▶ TASK 1
Summarize the forum post about teaching a distance sit or down in two sentences.
▶ TASK 2
List each step of the trainer's advice that the forum post about teaching a distance sit or down reports.

▶ EXCERPT
# Sit / down from a distance



## Frida010 (Apr 24, 2020)

I often get praised by other dog owners of how well Fred stays near me, or how strong her recall is. The V’s desire to be close to you is remarkable. But there is one situation in where it is actually proving the be quite a challenge.

I’d like to teach Fred to sit / lie down on command wherever she is. But if I use the whistle for her to sit from a distance, she always comes near me first and then sits, or lies down if I ask her. She doesn’t come sprinting towards me like if I would recall her, but she just comes within my proximity she feels comfortable with and then does what I asked her to do. My trainer told me to tie her up and move away and then ask her to sit / down, but it hasn’t changed her ‘untied’ response. It’s something I really want her to become trained in as I think emergency recall and emergency down are both lifesavers for off leash walking.

TBH, she is also not the strongest on staying in position with me going out of sight, we are still practicing this often.

Did you teach your V to lie down on command from a distance? If so, how?

▶ GIVEN DATA

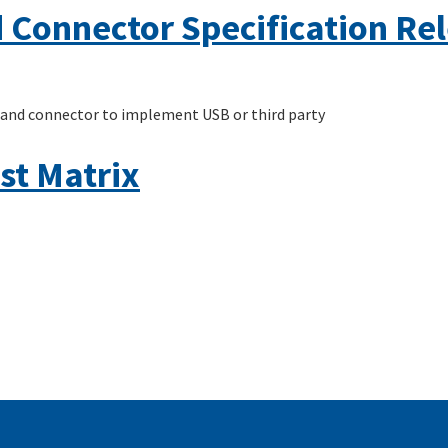
 Connector Specification Rel
 and connector to implement USB or third party
st Matrix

▶ EXERCISE OUTPUT 1
The owner says Fred stays close and has strong recall, but when whistled to sit or lie down from a distance, she first comes within a comfortable range of the owner and only then obeys. A trainer's suggestion to tie her up and move away has not changed this, and the owner asks how others taught their V to lie down on command from a distance, because emergency recall and emergency down are lifesavers for off-leash walking.

▶ EXERCISE OUTPUT 2
- Tie her up.
- Move away.
- Ask her to sit / down.